● TEXT
However, one of the things Einstein realised as a consequence of his "light travels at the same speed in all inertial reference frames" idea was that it meant that there is no universal concept of "now", any more than there is a universal concept of "here". This has a number of consequences, one of which is that there is no universal agreement on what "synchronised clocks" are. What's hurting your head is that you are thinking clocks can't be synchronised and unsynchronised at the same time. The problem with that statement is the last four words - in relativity it's quite easy to disagree about what "at the same time" means.

It does all add up to a coherent picture. You probably won't be able to see that without messing around with the Lorentz transforms, however, as I recommended in my first post. You don't need more than high school maths for it.

13. Mar 11, 2015

### Staff: Mentor

I agree. In one frame they arrive at the same time. In other frames they arrive at different times. This is the relativity of simultaneity.

I don't think it is even 1 clock, let alone 2 clocks. How can it be a clock? A clock is a physical mechanism designed to "tick" at a regular interval. You forbid the light pulse from returning, so how does the clock know when to "tick" next?

● SUPPLIED ENTRIES

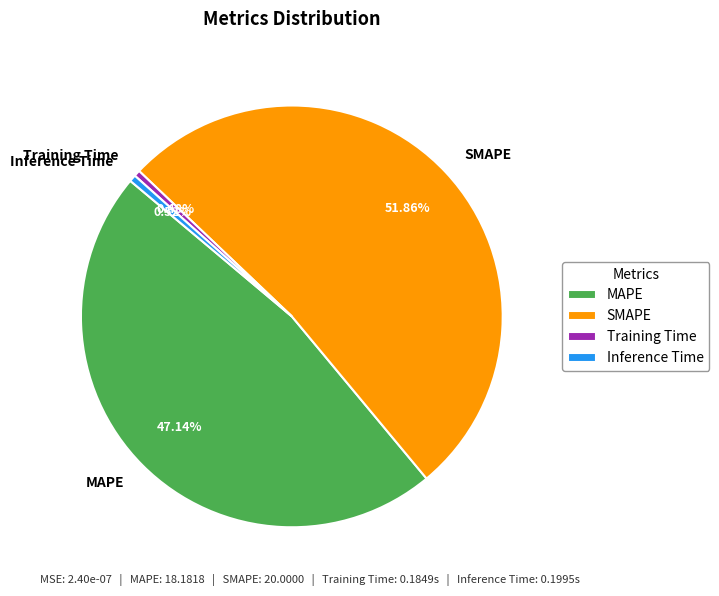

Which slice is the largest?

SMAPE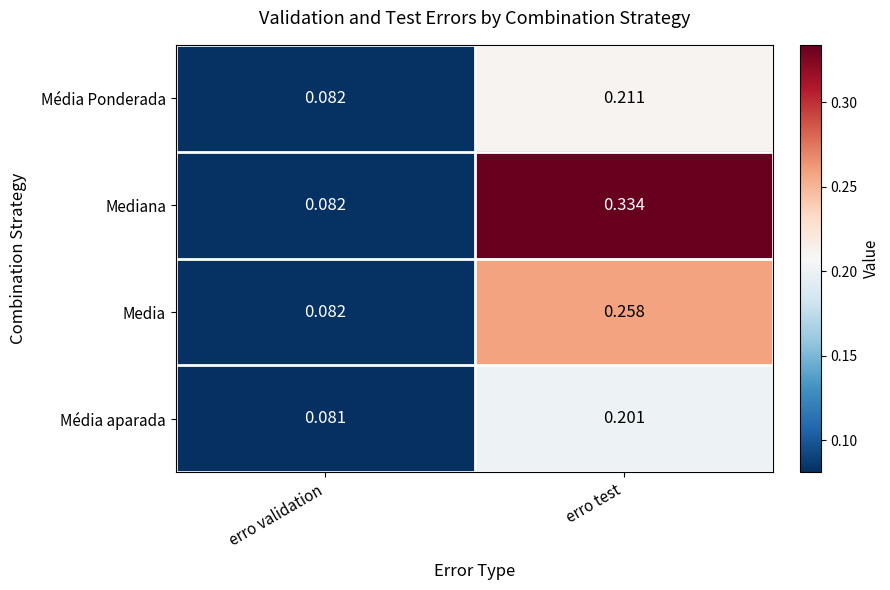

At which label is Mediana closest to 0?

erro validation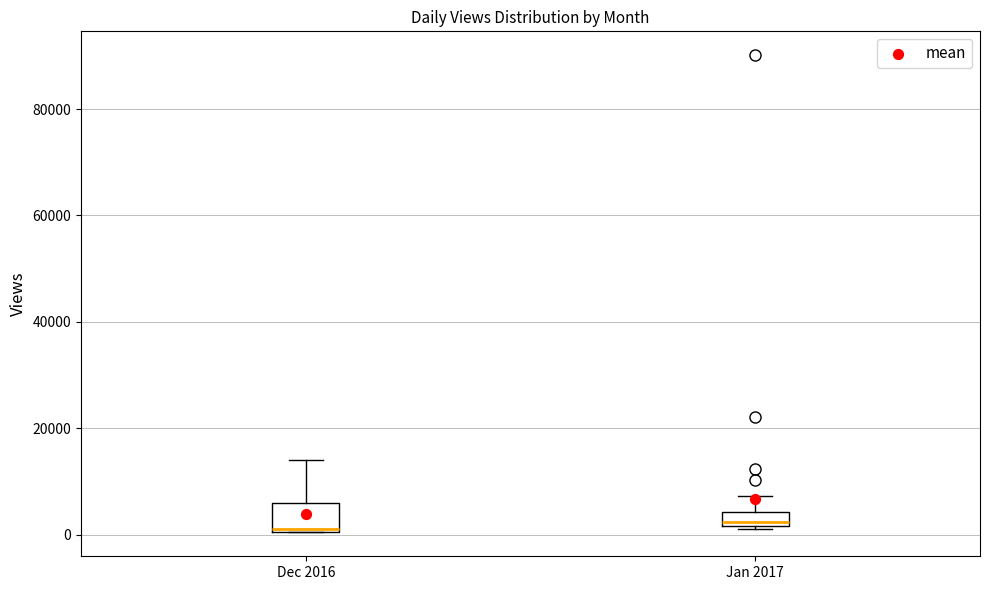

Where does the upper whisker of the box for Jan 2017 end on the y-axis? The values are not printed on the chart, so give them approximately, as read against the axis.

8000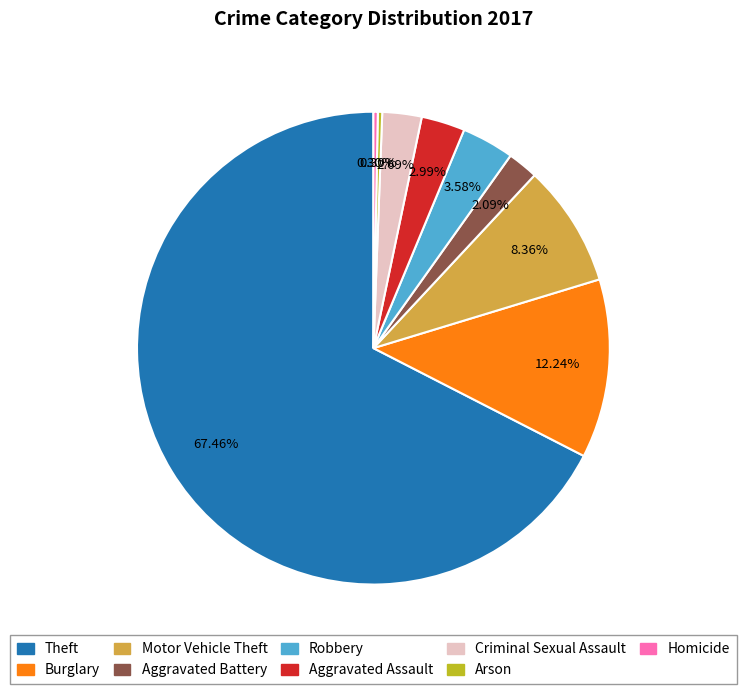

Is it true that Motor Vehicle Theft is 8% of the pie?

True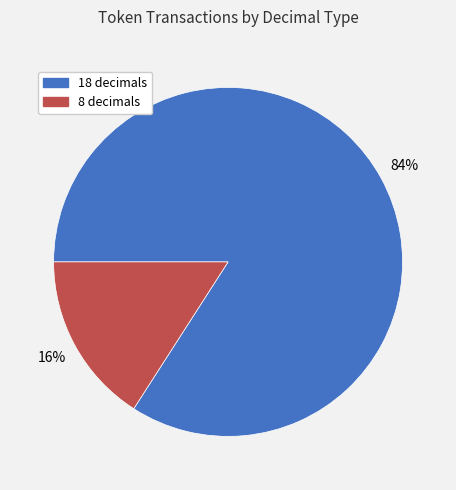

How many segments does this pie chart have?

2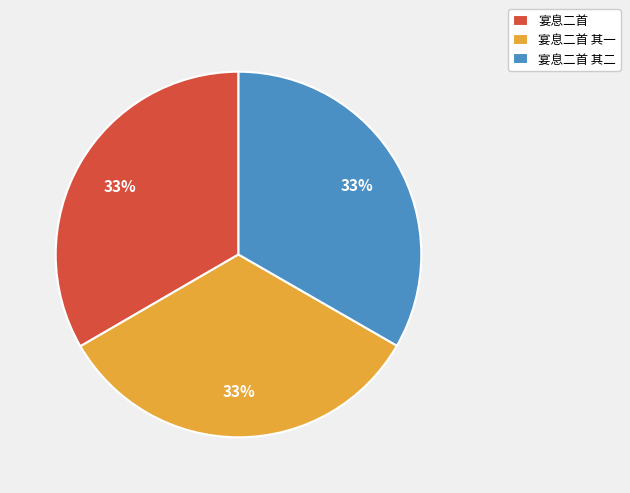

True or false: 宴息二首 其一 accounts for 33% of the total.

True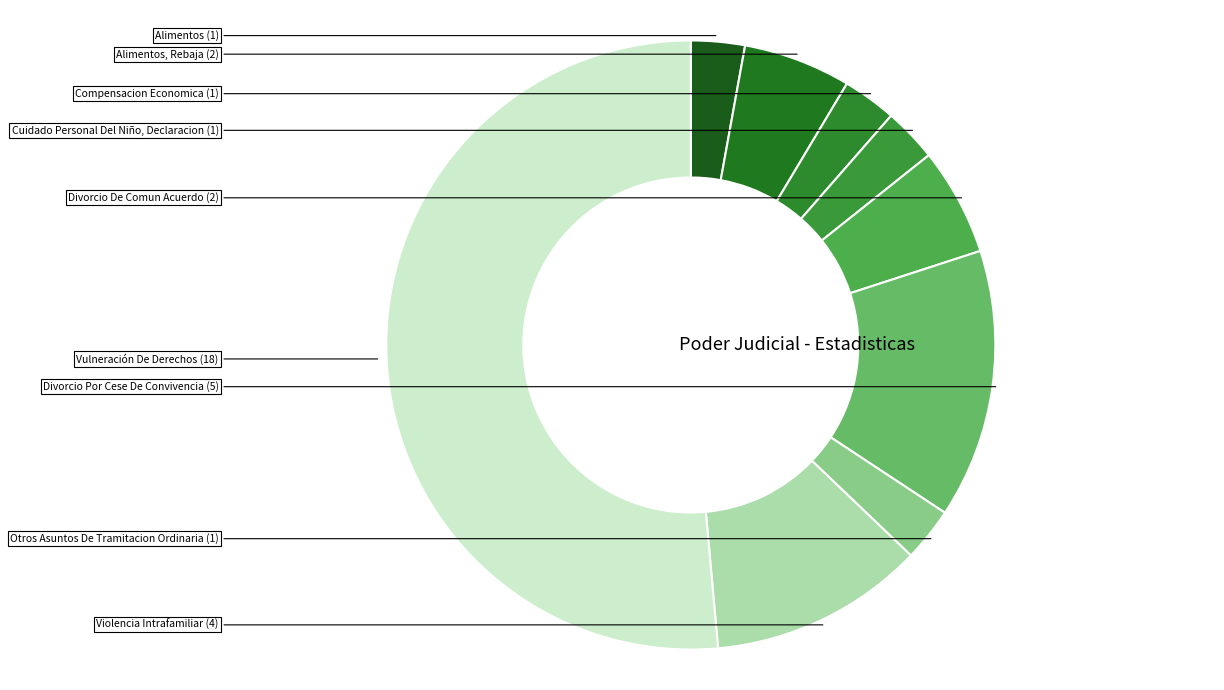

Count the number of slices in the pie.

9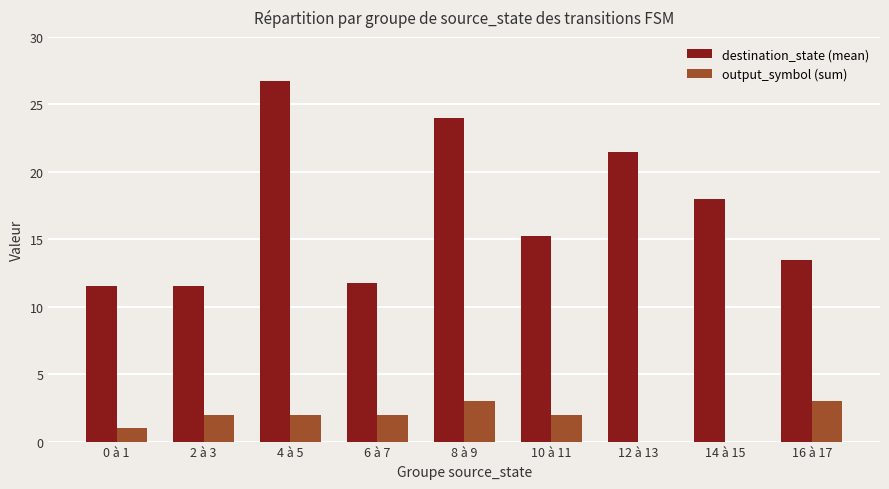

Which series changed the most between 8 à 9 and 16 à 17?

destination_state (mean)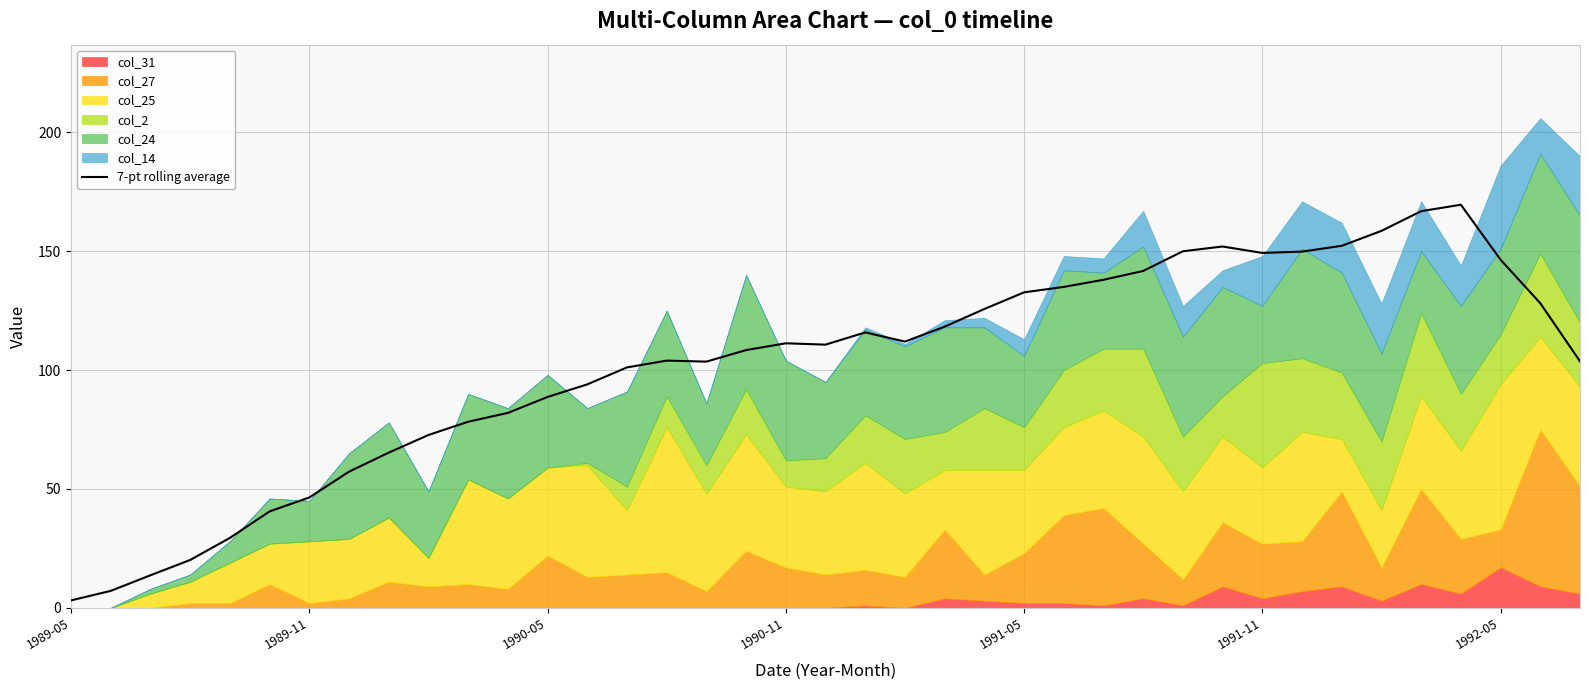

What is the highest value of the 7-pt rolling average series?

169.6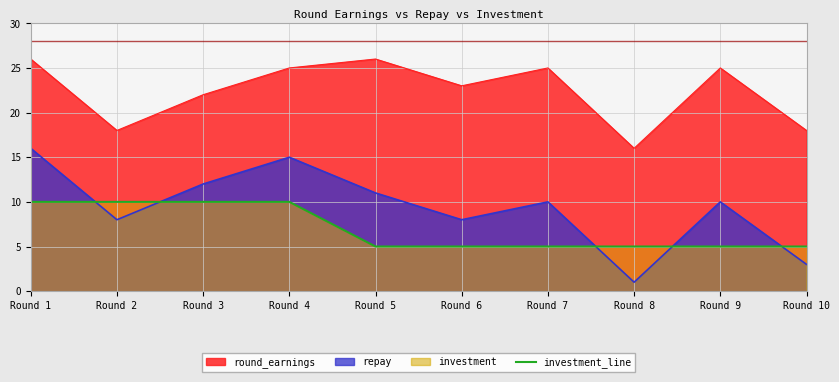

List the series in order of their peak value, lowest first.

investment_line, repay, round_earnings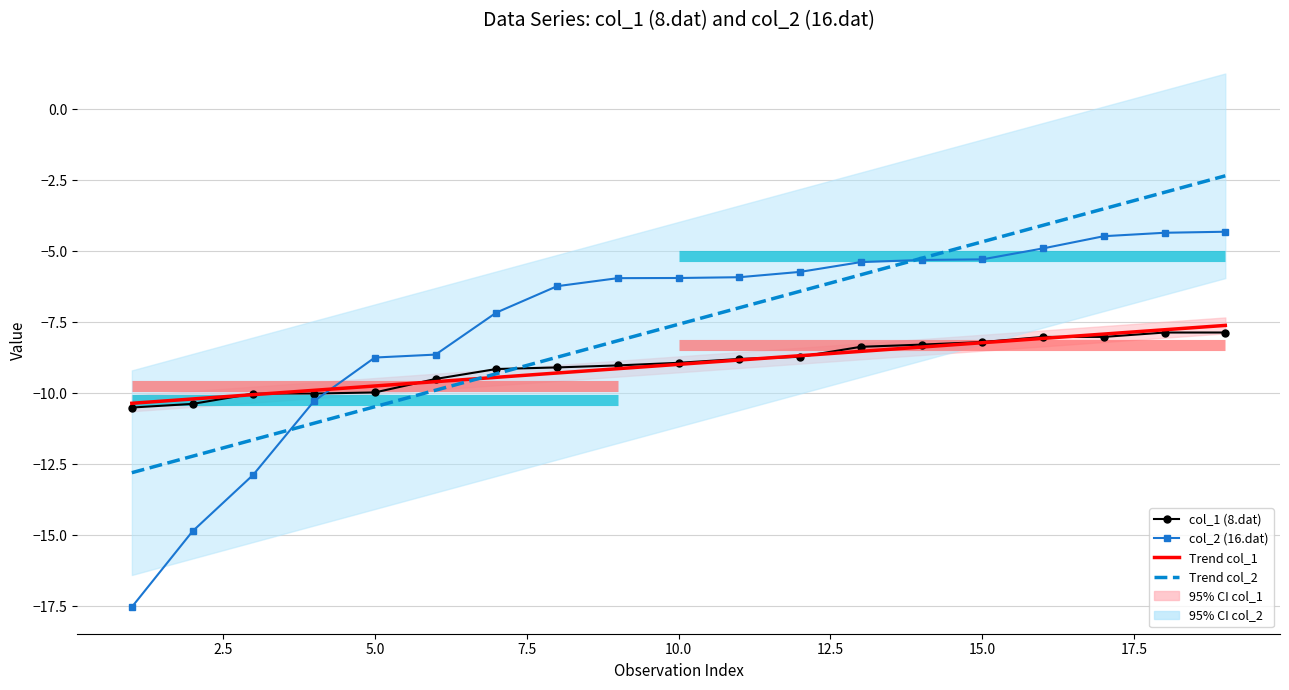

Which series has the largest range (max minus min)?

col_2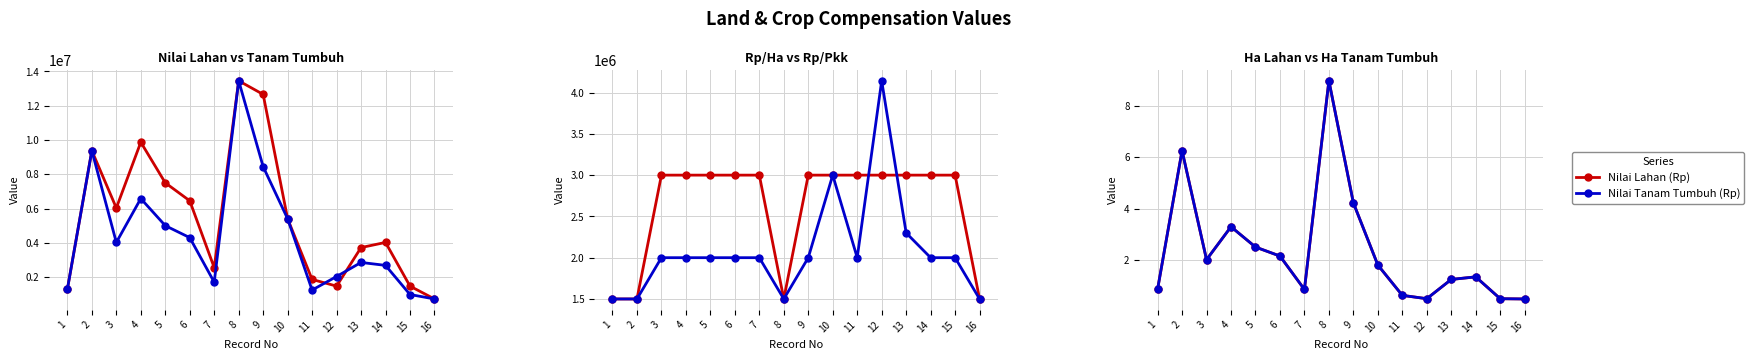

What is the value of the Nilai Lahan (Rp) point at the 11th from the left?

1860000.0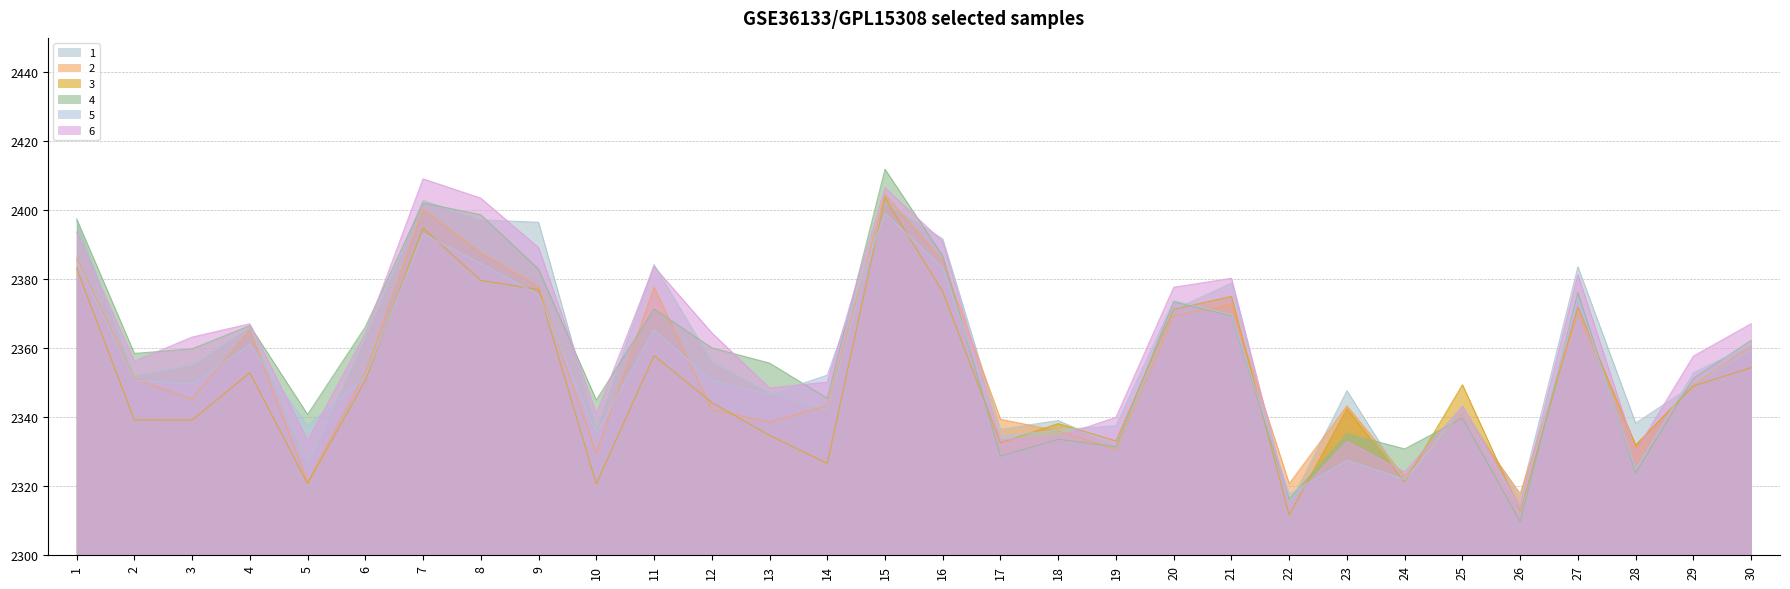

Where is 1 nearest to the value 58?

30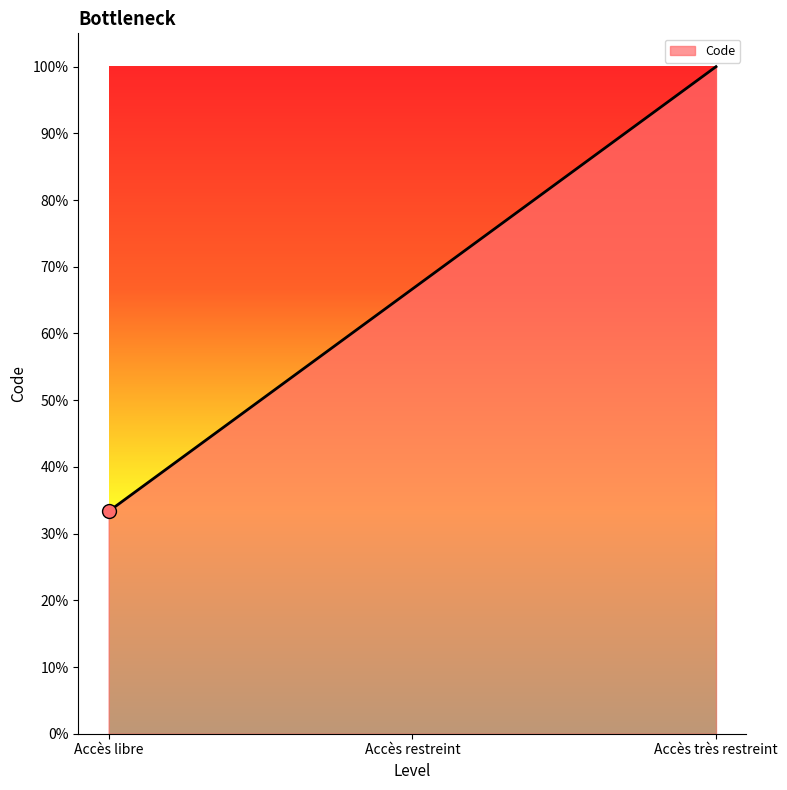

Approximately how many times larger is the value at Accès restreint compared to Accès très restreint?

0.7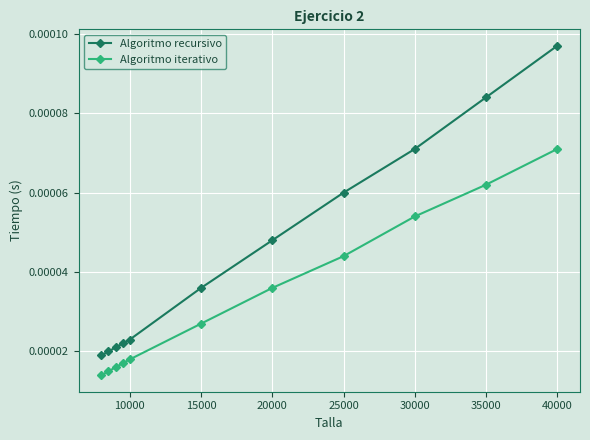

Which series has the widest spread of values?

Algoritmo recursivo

● PROBLEM REQUIREMENTS
Can you repeat, word for word, the stretch of the relativity thread from "However, one of" through "maths for it."?

● SOLUTION TO THIS PROBLEM
However, one of the things Einstein realised as a consequence of his "light travels at the same speed in all inertial reference frames" idea was that it meant that there is no universal concept of "now", any more than there is a universal concept of "here". This has a number of consequences, one of which is that there is no universal agreement on what "synchronised clocks" are. What's hurting your head is that you are thinking clocks can't be synchronised and unsynchronised at the same time. The problem with that statement is the last four words - in relativity it's quite easy to disagree about what "at the same time" means.

It does all add up to a coherent picture. You probably won't be able to see that without messing around with the Lorentz transforms, however, as I recommended in my first post. You don't need more than high school maths for it.